#### [Available data]

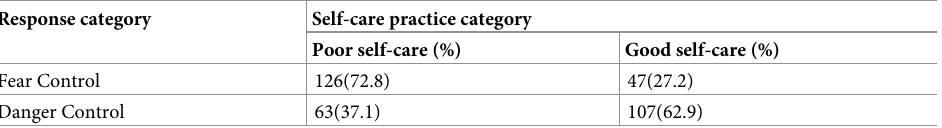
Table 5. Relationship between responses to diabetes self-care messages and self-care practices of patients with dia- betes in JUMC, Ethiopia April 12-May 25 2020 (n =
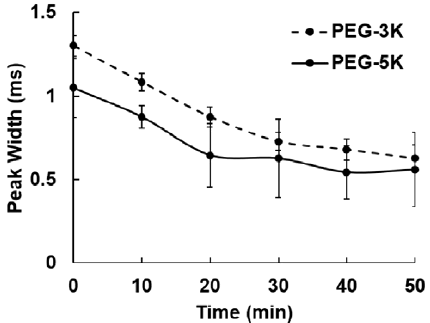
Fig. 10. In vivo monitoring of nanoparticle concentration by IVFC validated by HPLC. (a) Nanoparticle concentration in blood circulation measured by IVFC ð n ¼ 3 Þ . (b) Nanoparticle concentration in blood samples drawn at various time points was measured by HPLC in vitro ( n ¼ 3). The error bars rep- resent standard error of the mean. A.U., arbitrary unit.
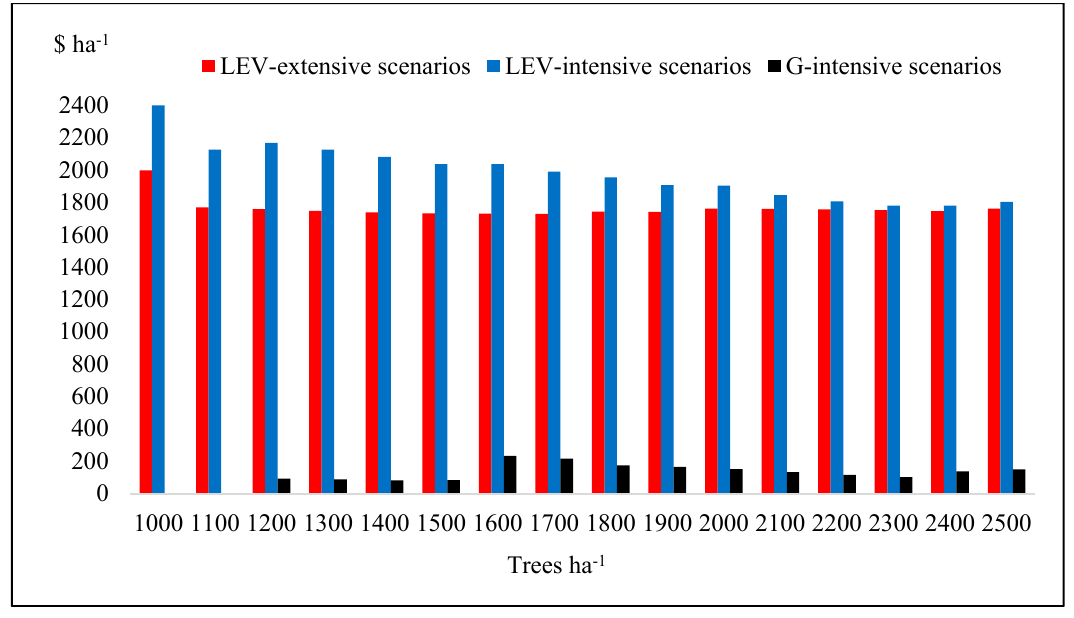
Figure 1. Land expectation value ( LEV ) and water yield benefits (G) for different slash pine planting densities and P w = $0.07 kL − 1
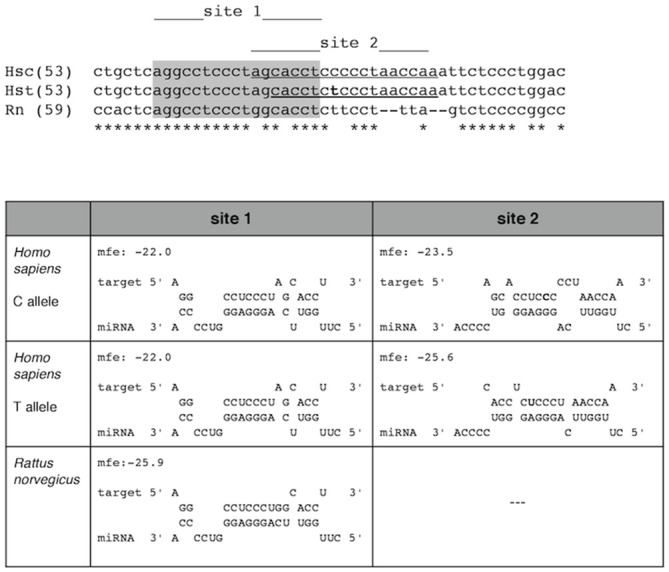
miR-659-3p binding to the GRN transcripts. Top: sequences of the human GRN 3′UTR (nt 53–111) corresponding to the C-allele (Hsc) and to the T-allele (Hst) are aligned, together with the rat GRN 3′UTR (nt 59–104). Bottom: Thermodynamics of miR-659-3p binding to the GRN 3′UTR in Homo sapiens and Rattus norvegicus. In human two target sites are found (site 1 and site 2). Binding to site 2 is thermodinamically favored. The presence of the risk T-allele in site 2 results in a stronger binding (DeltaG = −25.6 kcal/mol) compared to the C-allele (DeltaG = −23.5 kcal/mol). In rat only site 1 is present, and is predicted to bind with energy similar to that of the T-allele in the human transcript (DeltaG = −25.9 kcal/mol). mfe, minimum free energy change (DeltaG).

#### [Work instruction]
Show all lines from the listing above in which "with" appears.

#### [Your solution]
Table 5. Relationship between responses to diabetes self-care messages and self-care practices of patients with dia- betes in JUMC, Ethiopia April 12-May 25 2020 (n =
miR-659-3p binding to the GRN transcripts. Top: sequences of the human GRN 3′UTR (nt 53–111) corresponding to the C-allele (Hsc) and to the T-allele (Hst) are aligned, together with the rat GRN 3′UTR (nt 59–104). Bottom: Thermodynamics of miR-659-3p binding to the GRN 3′UTR in Homo sapiens and Rattus norvegicus. In human two target sites are found (site 1 and site 2). Binding to site 2 is thermodinamically favored. The presence of the risk T-allele in site 2 results in a stronger binding (DeltaG = −25.6 kcal/mol) compared to the C-allele (DeltaG = −23.5 kcal/mol). In rat only site 1 is present, and is predicted to bind with energy similar to that of the T-allele in the human transcript (DeltaG = −25.9 kcal/mol). mfe, minimum free energy change (DeltaG).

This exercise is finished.